Remember that post about the branches falling off our neighbor's giant pecan tree? After the last branch crashed, the neighbor decided to finish the job. He hired someone to cut down the old girl, and now there's a wide, flat stump in the field instead of a lovely hand-shaped pecan tree.

Yeah, I know it was for the best. The next branch could've taken out our storage building and/or fence. But I'm still slightly devastated. Ironic from a chick whose dad cut down trees for a living, huh?

Tuesday, September 05, 2006

Confessions of a Mindless Consumer

I've recently come to the difficult realization that I am a slob. There, I said it. While I'm confessing, I am also an addict - to clothes, shoes and antique lighting.

But I just found a cure for at least two out of my four major problems. (Winning the lottery would also be a good cure, but I digress.)

Actually, it's more of a solution or even enabler than a "cure," per se. Behold the wonder that is the Neatnix Slide N Stax:

They're so simple and yet so miraculous! Between each item of clothing is a plastic card that keeps the items separate and easy to slide out without disturbing the rest of the stack.

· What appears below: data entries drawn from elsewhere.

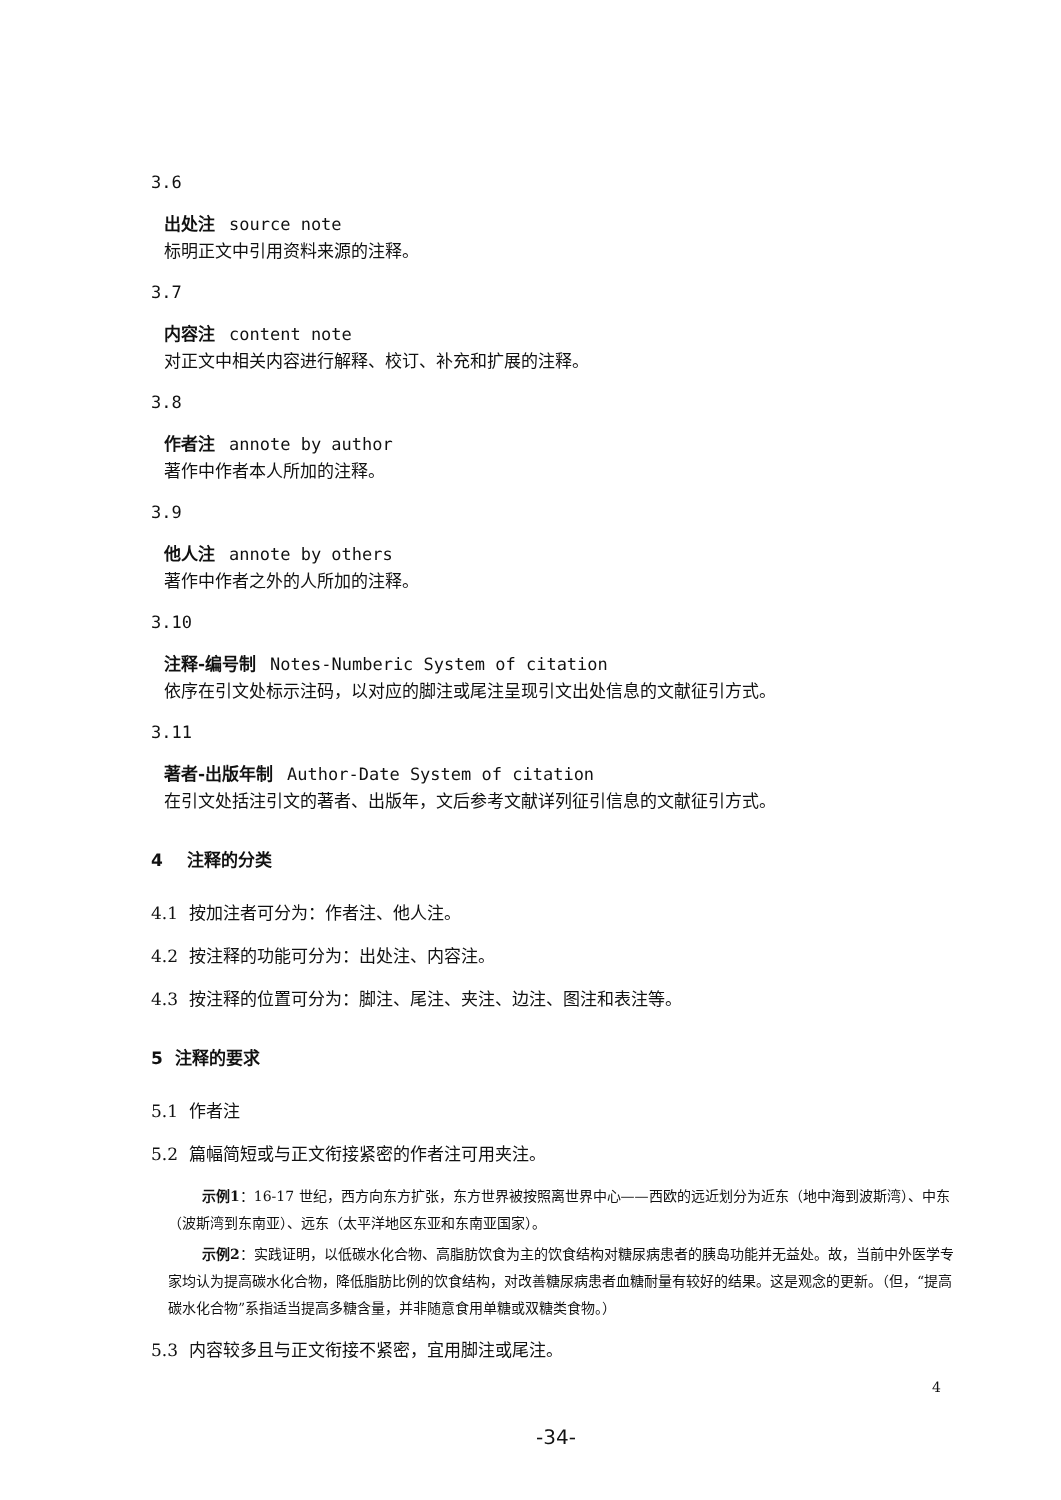3.6
出处注 source note
标明正文中引用资料来源的注释。
3.7
内容注 content note
对正文中相关内容进行解释、校订、补充和扩展的注释。
3.8
作者注 annote by author
著作中作者本人所加的注释。
3.9
他人注 annote by others
著作中作者之外的人所加的注释。
3.10
注释-编号制 Notes-Numberic System of citation
依序在引文处标示注码，以对应的脚注或尾注呈现引文出处信息的文献征引方式。
3.11
著者-出版年制 Author-Date System of citation
在引文处括注引文的著者、出版年，文后参考文献详列征引信息的文献征引方式。
4 注释的分类
4.1 按加注者可分为：作者注、他人注。
4.2 按注释的功能可分为：出处注、内容注。
4.3 按注释的位置可分为：脚注、尾注、夹注、边注、图注和表注等。
5 注释的要求
5.1 作者注
5.2 篇幅简短或与正文衔接紧密的作者注可用夹注。
示例1：16-17 世纪，西方向东方扩张，东方世界被按照离世界中心——西欧的远近划分为近东（地中海到波斯湾）、中东（波斯湾到东南亚）、远东（太平洋地区东亚和东南亚国家）。
示例2：实践证明，以低碳水化合物、高脂肪饮食为主的饮食结构对糖尿病患者的胰岛功能并无益处。故，当前中外医学专家均认为提高碳水化合物，降低脂肪比例的饮食结构，对改善糖尿病患者血糖耐量有较好的结果。这是观念的更新。（但，“提高碳水化合物”系指适当提高多糖含量，并非随意食用单糖或双糖类食物。）
5.3 内容较多且与正文衔接不紧密，宜用脚注或尾注。
4
-34-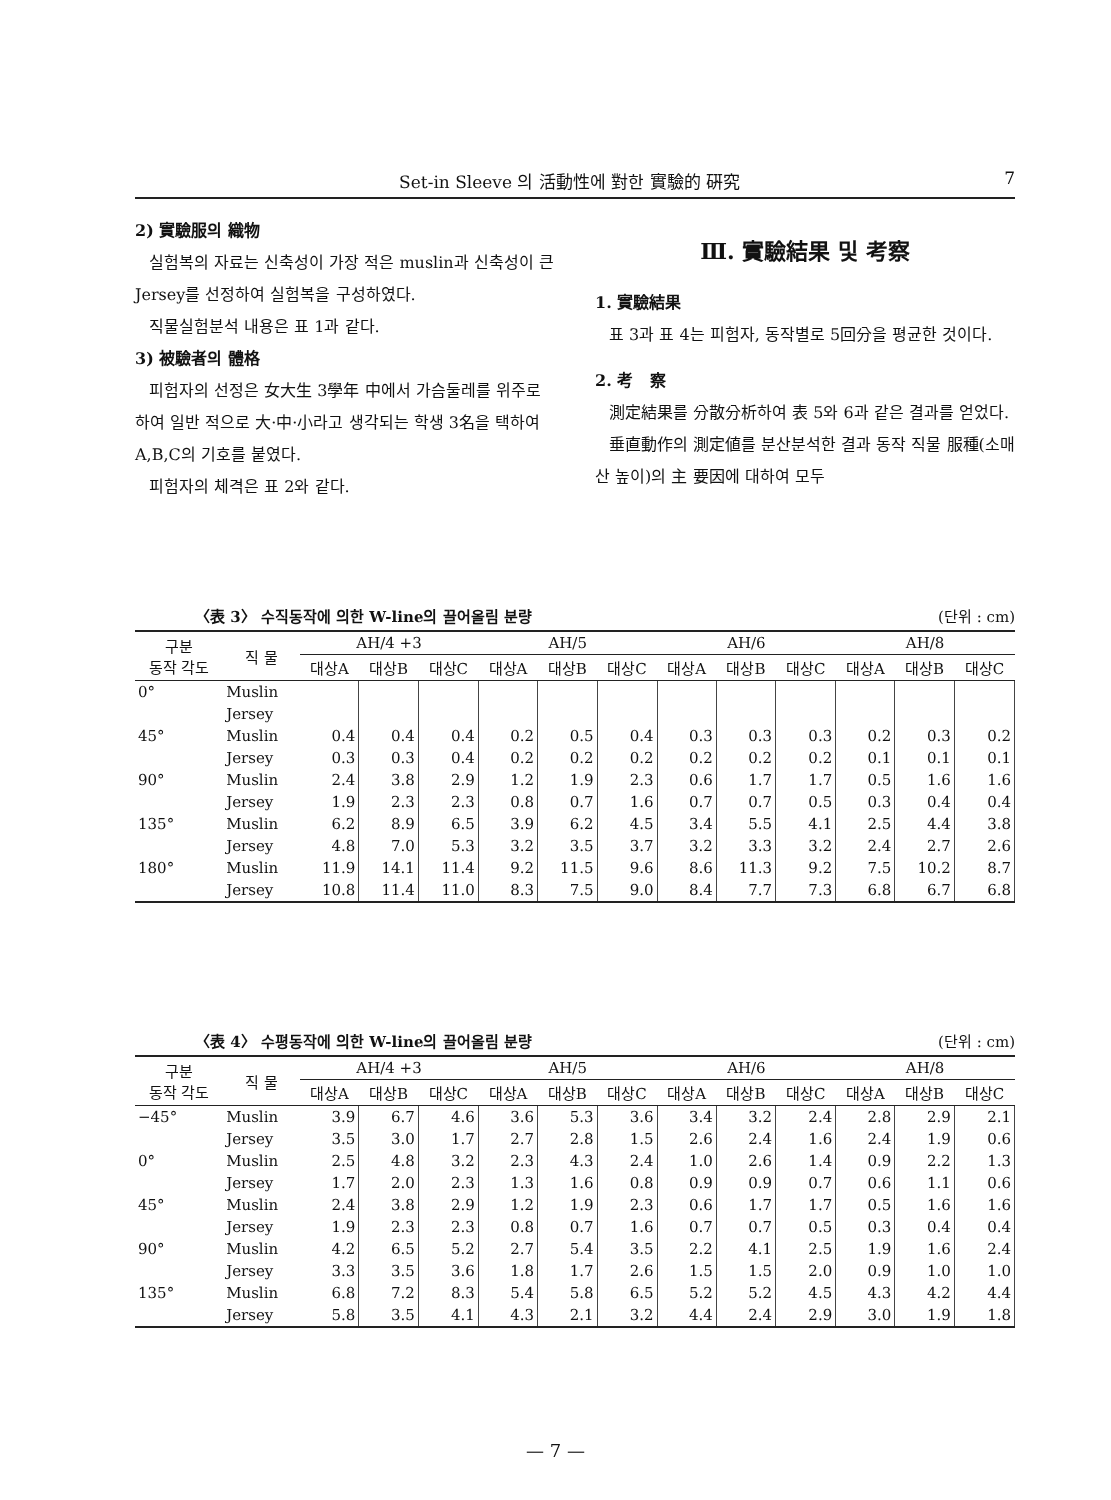Set-in Sleeve 의 活動性에 對한 實驗的 硏究 7
2) 實驗服의 織物
실험복의 자료는 신축성이 가장 적은 muslin과 신축성이 큰 Jersey를 선정하여 실험복을 구성하였다.
직물실험분석 내용은 표 1과 같다.
3) 被驗者의 體格
피험자의 선정은 女大生 3學年 中에서 가슴둘레를 위주로 하여 일반 적으로 大·中·小라고 생각되는 학생 3名을 택하여 A,B,C의 기호를 붙였다.
피험자의 체격은 표 2와 같다.
Ⅲ. 實驗結果 및 考察
1. 實驗結果
표 3과 표 4는 피험자, 동작별로 5回分을 평균한 것이다.
2. 考 察
測定結果를 分散分析하여 表 5와 6과 같은 결과를 얻었다.
垂直動作의 測定値를 분산분석한 결과 동작 직물 服種(소매산 높이)의 主 要因에 대하여 모두
〈表 3〉 수직동작에 의한 W-line의 끌어올림 분량 (단위 : cm)
| 구분 동작 각도 | 직 물 | AH/4 +3 | | | AH/5 | | | AH/6 | | | AH/8 | | |
| --- | --- | --- | --- | --- | --- | --- | --- | --- | --- | --- | --- | --- | --- |
| | | 대상A | 대상B | 대상C | 대상A | 대상B | 대상C | 대상A | 대상B | 대상C | 대상A | 대상B | 대상C |
| 0° | Muslin | | | | | | | | | | | | |
| | Jersey | | | | | | | | | | | | |
| 45° | Muslin | 0.4 | 0.4 | 0.4 | 0.2 | 0.5 | 0.4 | 0.3 | 0.3 | 0.3 | 0.2 | 0.3 | 0.2 |
| | Jersey | 0.3 | 0.3 | 0.4 | 0.2 | 0.2 | 0.2 | 0.2 | 0.2 | 0.2 | 0.1 | 0.1 | 0.1 |
| 90° | Muslin | 2.4 | 3.8 | 2.9 | 1.2 | 1.9 | 2.3 | 0.6 | 1.7 | 1.7 | 0.5 | 1.6 | 1.6 |
| | Jersey | 1.9 | 2.3 | 2.3 | 0.8 | 0.7 | 1.6 | 0.7 | 0.7 | 0.5 | 0.3 | 0.4 | 0.4 |
| 135° | Muslin | 6.2 | 8.9 | 6.5 | 3.9 | 6.2 | 4.5 | 3.4 | 5.5 | 4.1 | 2.5 | 4.4 | 3.8 |
| | Jersey | 4.8 | 7.0 | 5.3 | 3.2 | 3.5 | 3.7 | 3.2 | 3.3 | 3.2 | 2.4 | 2.7 | 2.6 |
| 180° | Muslin | 11.9 | 14.1 | 11.4 | 9.2 | 11.5 | 9.6 | 8.6 | 11.3 | 9.2 | 7.5 | 10.2 | 8.7 |
| | Jersey | 10.8 | 11.4 | 11.0 | 8.3 | 7.5 | 9.0 | 8.4 | 7.7 | 7.3 | 6.8 | 6.7 | 6.8 |
〈表 4〉 수평동작에 의한 W-line의 끌어올림 분량 (단위 : cm)
| 구분 동작 각도 | 직 물 | AH/4 +3 | | | AH/5 | | | AH/6 | | | AH/8 | | |
| --- | --- | --- | --- | --- | --- | --- | --- | --- | --- | --- | --- | --- | --- |
| | | 대상A | 대상B | 대상C | 대상A | 대상B | 대상C | 대상A | 대상B | 대상C | 대상A | 대상B | 대상C |
| −45° | Muslin | 3.9 | 6.7 | 4.6 | 3.6 | 5.3 | 3.6 | 3.4 | 3.2 | 2.4 | 2.8 | 2.9 | 2.1 |
| | Jersey | 3.5 | 3.0 | 1.7 | 2.7 | 2.8 | 1.5 | 2.6 | 2.4 | 1.6 | 2.4 | 1.9 | 0.6 |
| 0° | Muslin | 2.5 | 4.8 | 3.2 | 2.3 | 4.3 | 2.4 | 1.0 | 2.6 | 1.4 | 0.9 | 2.2 | 1.3 |
| | Jersey | 1.7 | 2.0 | 2.3 | 1.3 | 1.6 | 0.8 | 0.9 | 0.9 | 0.7 | 0.6 | 1.1 | 0.6 |
| 45° | Muslin | 2.4 | 3.8 | 2.9 | 1.2 | 1.9 | 2.3 | 0.6 | 1.7 | 1.7 | 0.5 | 1.6 | 1.6 |
| | Jersey | 1.9 | 2.3 | 2.3 | 0.8 | 0.7 | 1.6 | 0.7 | 0.7 | 0.5 | 0.3 | 0.4 | 0.4 |
| 90° | Muslin | 4.2 | 6.5 | 5.2 | 2.7 | 5.4 | 3.5 | 2.2 | 4.1 | 2.5 | 1.9 | 1.6 | 2.4 |
| | Jersey | 3.3 | 3.5 | 3.6 | 1.8 | 1.7 | 2.6 | 1.5 | 1.5 | 2.0 | 0.9 | 1.0 | 1.0 |
| 135° | Muslin | 6.8 | 7.2 | 8.3 | 5.4 | 5.8 | 6.5 | 5.2 | 5.2 | 4.5 | 4.3 | 4.2 | 4.4 |
| | Jersey | 5.8 | 3.5 | 4.1 | 4.3 | 2.1 | 3.2 | 4.4 | 2.4 | 2.9 | 3.0 | 1.9 | 1.8 |
— 7 —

Before stacking, you use the plastic card as a guide for tidy, slim folding. (I bought the corresponding Fold N Stax to get more plastic cards than what comes with the unit.) Another bonus is that it's easy to see what all I own, so I don't end up buying three red shirts - hmm, too late for that one.

I wish I'd thought to take a photo of that shelf "before." It used to be three distinct stacks - pants, shirts and, um, other shirts - but had devolved into one big jumble that rained clothes down on my head whenever I tried to choose a pair of pants. And let's not even talk about the shirts!

Here, I'll show you some other photos of my closet/bedroom chaos, and you'll get the idea:

About half of my summer shoe collection has navigated out of the closet and onto the floor in front of the dresser.

My bedroom closet. Believe it or not, my clothes did not cause that swayback in the rod. It was there before we bought the house.

My bedroom armoire. This originated as the place for my winter sweaters and my few dresses and pajamas. But then I bought a lot more sweaters, dresses and pajamas. It's also overflow from the other closet.

I'll wait while you turn your nose up in disgust at my meaningless, consumer-driven life.

Just so you know, I'm posting these photos not because I'm proud but because I'm ashamed. It's getting ridiculous. Not so long ago, I had trouble finding something to wear in the morning because I didn't have much to choose from. Now I have trouble because I have TOO MUCH to choose from. This is what happens to a girl when she loses a few pounds and also starts up an eBay business selling clothes that she happens to love.

We could play a "Where's Waldo?" with these photos. See if you can find the following:

My T-shirt from 10th grade gym class (hint: our mascot was the Patriot)
18 blue items (not counting navy)
My new favorite accessory, a red belt
2 cherry print items
25 pairs of shoes (visible)
2 cotton candy colored items
Evidence that I have lost my mind completely ... oh wait, that's this post.

But don't worry, I have ordered more Slide N Stax. Even if I am a mindless consumer, at least I can be a neat one.